● Instructions to follow
Output only the span of lines that begins at the line containing "What heading does" and ends at the last line of the data, both included, exactly as they appear.
Segment Start: Task inputs
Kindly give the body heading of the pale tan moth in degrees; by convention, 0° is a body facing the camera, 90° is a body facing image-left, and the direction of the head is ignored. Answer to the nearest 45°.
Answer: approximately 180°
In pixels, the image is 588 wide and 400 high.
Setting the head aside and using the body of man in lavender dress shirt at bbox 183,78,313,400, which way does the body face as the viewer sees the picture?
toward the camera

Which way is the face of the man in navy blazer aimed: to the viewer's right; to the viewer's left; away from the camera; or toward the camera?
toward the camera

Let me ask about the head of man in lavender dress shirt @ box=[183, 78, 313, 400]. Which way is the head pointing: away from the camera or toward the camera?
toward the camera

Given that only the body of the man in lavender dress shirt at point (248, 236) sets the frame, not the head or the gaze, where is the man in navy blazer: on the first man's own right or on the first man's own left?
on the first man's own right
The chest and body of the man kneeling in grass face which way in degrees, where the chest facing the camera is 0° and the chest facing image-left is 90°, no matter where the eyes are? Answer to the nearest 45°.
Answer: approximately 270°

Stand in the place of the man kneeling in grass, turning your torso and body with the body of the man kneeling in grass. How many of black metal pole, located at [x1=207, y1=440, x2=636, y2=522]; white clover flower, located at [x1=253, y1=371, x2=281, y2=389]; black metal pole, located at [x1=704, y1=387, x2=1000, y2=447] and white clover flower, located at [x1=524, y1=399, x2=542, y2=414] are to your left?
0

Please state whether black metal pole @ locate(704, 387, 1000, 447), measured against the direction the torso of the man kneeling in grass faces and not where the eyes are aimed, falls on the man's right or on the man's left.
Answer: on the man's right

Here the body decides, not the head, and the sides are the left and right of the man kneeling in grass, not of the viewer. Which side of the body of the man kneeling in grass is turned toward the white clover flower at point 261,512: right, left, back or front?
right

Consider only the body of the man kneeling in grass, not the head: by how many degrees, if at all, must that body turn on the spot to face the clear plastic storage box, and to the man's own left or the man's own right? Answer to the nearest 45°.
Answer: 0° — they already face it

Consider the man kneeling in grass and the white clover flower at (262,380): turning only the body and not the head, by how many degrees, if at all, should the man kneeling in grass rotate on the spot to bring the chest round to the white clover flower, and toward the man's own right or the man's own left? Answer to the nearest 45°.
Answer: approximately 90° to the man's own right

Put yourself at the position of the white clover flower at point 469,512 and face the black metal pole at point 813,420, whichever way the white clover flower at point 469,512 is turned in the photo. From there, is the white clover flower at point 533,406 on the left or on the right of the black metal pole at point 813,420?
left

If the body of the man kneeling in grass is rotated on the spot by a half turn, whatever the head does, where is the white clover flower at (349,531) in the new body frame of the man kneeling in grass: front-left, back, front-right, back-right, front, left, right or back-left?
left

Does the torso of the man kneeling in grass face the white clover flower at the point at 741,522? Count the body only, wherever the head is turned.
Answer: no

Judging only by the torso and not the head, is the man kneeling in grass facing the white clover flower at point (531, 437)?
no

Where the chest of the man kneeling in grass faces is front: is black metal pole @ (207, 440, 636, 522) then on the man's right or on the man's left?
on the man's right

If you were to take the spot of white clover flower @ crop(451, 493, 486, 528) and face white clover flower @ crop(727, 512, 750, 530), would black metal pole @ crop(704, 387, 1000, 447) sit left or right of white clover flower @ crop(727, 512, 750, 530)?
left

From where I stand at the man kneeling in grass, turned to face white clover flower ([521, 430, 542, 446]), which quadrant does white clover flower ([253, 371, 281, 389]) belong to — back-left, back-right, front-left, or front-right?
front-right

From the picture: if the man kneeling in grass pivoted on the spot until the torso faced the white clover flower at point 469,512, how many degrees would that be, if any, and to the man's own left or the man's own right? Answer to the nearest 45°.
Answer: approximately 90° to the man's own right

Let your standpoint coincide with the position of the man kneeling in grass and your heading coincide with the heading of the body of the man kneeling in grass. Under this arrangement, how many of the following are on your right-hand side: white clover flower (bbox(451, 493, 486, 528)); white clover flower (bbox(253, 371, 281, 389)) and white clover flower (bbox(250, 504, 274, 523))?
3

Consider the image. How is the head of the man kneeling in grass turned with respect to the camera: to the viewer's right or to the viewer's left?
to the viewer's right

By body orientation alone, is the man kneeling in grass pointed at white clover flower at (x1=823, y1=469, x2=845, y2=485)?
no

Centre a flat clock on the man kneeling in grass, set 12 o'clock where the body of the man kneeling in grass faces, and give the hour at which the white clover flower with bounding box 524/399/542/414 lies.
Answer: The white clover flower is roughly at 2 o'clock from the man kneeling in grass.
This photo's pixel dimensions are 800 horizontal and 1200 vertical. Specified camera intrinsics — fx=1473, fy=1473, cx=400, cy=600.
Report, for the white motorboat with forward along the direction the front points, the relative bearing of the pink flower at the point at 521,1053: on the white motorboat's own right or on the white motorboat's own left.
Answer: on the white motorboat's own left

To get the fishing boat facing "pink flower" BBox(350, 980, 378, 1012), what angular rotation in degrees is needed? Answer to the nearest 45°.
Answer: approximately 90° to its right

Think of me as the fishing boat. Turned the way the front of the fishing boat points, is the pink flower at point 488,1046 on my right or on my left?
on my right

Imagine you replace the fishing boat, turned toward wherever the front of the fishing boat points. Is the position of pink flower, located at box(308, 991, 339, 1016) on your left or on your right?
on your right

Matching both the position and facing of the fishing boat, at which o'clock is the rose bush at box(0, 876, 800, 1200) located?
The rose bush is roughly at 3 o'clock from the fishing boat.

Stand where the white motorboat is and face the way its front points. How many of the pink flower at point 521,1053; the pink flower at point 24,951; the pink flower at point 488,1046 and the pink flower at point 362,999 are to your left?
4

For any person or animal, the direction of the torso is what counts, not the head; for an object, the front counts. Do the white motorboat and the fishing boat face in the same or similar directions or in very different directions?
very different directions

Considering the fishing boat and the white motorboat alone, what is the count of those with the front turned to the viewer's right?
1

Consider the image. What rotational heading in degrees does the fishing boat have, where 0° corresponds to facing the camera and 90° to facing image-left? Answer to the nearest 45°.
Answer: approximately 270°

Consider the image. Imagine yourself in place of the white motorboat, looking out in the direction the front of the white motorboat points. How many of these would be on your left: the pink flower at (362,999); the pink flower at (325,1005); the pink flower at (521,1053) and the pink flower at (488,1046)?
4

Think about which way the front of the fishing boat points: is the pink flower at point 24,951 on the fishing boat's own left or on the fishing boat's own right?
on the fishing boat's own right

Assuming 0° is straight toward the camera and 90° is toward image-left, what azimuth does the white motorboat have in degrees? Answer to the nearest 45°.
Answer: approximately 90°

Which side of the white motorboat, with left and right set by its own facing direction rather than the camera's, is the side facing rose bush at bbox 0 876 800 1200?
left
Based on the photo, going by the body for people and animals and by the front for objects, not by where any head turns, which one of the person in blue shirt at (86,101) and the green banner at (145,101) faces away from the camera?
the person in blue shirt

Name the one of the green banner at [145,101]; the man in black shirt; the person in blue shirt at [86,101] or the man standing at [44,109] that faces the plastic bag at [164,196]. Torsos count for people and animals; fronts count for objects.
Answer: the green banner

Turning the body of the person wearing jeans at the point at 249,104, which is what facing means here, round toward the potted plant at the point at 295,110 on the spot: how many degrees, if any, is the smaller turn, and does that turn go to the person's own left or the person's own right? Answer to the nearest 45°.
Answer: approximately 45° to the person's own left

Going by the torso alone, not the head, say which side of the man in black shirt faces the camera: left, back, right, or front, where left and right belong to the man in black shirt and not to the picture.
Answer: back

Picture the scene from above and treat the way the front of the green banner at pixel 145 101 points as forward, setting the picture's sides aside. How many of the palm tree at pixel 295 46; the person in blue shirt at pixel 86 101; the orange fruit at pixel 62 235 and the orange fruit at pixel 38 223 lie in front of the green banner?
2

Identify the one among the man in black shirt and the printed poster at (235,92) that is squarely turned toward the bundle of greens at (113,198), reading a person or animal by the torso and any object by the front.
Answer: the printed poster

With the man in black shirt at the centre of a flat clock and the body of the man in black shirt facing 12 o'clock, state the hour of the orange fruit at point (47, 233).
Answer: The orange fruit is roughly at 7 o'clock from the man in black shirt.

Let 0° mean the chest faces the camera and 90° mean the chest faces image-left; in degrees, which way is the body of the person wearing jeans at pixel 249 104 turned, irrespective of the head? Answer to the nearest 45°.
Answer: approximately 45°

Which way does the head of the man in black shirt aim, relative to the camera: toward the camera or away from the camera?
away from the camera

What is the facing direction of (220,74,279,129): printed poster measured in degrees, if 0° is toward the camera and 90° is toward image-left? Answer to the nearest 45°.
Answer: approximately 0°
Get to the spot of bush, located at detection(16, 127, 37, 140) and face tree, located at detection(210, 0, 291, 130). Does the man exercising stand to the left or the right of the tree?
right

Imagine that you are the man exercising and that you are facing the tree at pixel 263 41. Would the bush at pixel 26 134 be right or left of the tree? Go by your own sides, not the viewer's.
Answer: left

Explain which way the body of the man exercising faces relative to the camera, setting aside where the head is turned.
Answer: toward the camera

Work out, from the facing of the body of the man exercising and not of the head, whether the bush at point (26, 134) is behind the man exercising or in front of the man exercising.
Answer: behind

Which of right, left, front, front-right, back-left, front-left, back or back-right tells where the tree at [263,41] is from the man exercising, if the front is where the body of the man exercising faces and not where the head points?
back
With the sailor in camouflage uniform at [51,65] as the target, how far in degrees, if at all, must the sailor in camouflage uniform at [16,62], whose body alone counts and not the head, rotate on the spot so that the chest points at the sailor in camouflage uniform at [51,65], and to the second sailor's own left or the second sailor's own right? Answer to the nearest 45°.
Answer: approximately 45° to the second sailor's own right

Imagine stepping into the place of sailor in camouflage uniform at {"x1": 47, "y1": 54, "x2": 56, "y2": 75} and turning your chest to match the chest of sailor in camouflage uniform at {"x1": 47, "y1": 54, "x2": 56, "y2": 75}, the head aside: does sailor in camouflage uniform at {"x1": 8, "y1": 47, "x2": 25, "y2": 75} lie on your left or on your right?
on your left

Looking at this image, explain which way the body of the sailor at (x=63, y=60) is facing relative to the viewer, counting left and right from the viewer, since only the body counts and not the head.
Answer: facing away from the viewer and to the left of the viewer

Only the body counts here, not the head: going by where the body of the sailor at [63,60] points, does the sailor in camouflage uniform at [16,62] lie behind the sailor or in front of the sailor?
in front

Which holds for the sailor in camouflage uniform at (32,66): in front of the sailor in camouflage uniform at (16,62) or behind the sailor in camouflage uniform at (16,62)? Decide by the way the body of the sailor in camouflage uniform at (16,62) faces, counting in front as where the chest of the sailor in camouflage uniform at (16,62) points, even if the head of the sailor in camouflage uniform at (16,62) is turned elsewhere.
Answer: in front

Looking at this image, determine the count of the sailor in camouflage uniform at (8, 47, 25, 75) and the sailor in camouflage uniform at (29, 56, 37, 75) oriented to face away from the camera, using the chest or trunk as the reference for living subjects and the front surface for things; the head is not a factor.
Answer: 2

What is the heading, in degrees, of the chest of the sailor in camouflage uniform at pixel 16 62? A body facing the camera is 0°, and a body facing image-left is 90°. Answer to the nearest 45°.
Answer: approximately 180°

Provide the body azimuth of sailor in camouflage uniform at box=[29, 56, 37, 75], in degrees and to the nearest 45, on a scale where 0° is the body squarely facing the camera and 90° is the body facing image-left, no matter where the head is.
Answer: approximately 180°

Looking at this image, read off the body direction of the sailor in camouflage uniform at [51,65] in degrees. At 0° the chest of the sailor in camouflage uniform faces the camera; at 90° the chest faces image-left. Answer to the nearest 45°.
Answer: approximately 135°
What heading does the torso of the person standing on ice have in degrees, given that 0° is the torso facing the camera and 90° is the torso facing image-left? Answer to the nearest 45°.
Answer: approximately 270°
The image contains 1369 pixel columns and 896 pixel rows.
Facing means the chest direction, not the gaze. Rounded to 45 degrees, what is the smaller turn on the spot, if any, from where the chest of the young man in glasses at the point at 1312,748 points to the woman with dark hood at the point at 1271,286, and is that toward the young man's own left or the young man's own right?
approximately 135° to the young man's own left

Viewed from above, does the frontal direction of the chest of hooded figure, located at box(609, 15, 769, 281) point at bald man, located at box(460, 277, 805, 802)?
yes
Segment End: Task inputs
● Your response
What heading does the torso of the person standing on ice have in degrees, given that 0° is the torso facing the camera and 90° is the torso facing image-left? Answer to the nearest 45°.
Answer: approximately 270°
The image contains 1369 pixel columns and 896 pixel rows.
Facing means the chest direction, not the gaze. Rounded to 45 degrees, what is the smaller turn on the spot, if any, from where the chest of the young man in glasses at the point at 1312,748 points to the woman with dark hood at the point at 1271,286, and is that toward the young man's own left or the young man's own right?
approximately 135° to the young man's own left

Viewed from above, does the frontal direction of the chest of hooded figure, located at box(609, 15, 769, 281) point at bald man, located at box(460, 277, 805, 802)?
yes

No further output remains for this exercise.